Document excerpt Block Start
Mark Lancaster, Tim Lang, and Tony Gomez all had instruments (bongos, a Casio Keyboard, a 5 stringed guitar) and I coralled them on weekends and we made music, including a cover of Crosby, Stills, Nash, and Young's "Find the Cost of Freedom", and a song that involved slowing down the "Samba" setting on the keyboard until the rhythms were almost unrecognizable. We called ourselves "E%" and made our friends listen our Radio Shack Dictophone tape until the writing wore off. Nowadays, they'd call it low-fi, and if we had lived in Brooklyn we'd have had a three album deal on K Records and would be huge in Belgium, but since it was Tucson, we languished in obscurity.
When I was 15, a bunch of my friends who played band instruments and I (I had picked saxophone through some wilful perversity that made me not want to be predicatable and play drums) started a band for a talent show. We called ourselves 909D (after the rehearsal room we practiced in) and, when then talent show was over, the bass player, the drummer, and I tried to put together a rock band. We called our selves (after much debate, and mostly because of me) HarborcOat (yes, with the capitalized "O" and everything) after my favorite song off the R.E.M. album Reckoning, even though we sounded exactly nothing like R.E.M. We recorded three songs at a real recording studio (Westwood Studios in Tucson, for those who keep track of such things), and promptly broke up because I had to go to a swim meet.
Document excerpt Block End
◆ Request 1
In the passage about the teenage bands, what was the rock band HarborcOat named after?
◆ Request 2
Reproduce word for word the part of the passage about the teenage bands between "Mark Lancaster, Tim" and "languished in obscurity.", inclusive.
The listing after this point comes from an unrelated source.
Recorded data Block Start
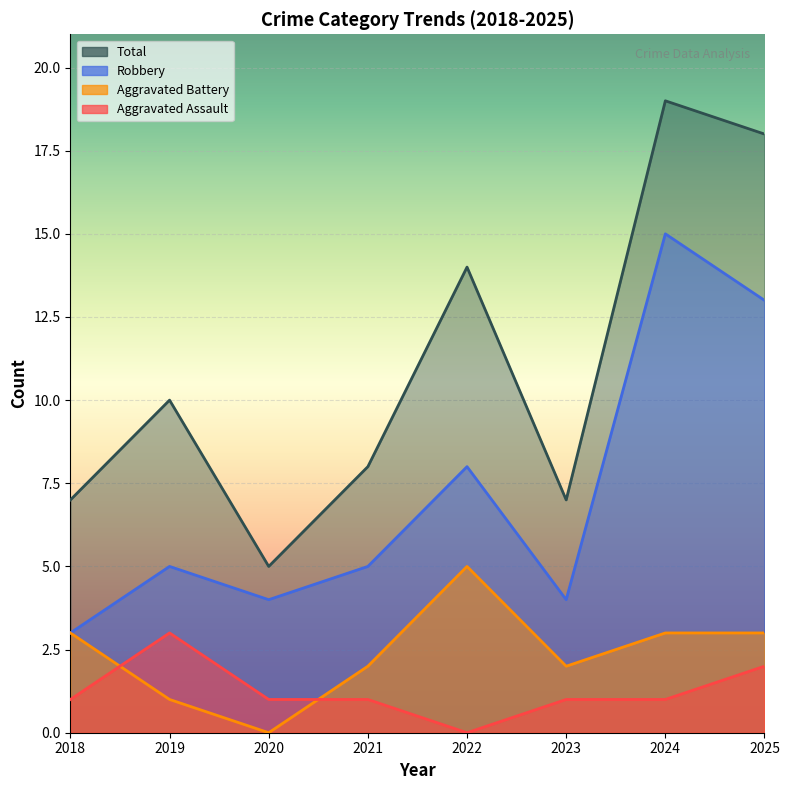

At which category is the sum across all series the highest?

2024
Recorded data Block End
◆ Answer space 1
It was named after the narrator's favorite song off the R.E.M. album Reckoning.

◆ Answer space 2
Mark Lancaster, Tim Lang, and Tony Gomez all had instruments (bongos, a Casio Keyboard, a 5 stringed guitar) and I coralled them on weekends and we made music, including a cover of Crosby, Stills, Nash, and Young's "Find the Cost of Freedom", and a song that involved slowing down the "Samba" setting on the keyboard until the rhythms were almost unrecognizable. We called ourselves "E%" and made our friends listen our Radio Shack Dictophone tape until the writing wore off. Nowadays, they'd call it low-fi, and if we had lived in Brooklyn we'd have had a three album deal on K Records and would be huge in Belgium, but since it was Tucson, we languished in obscurity.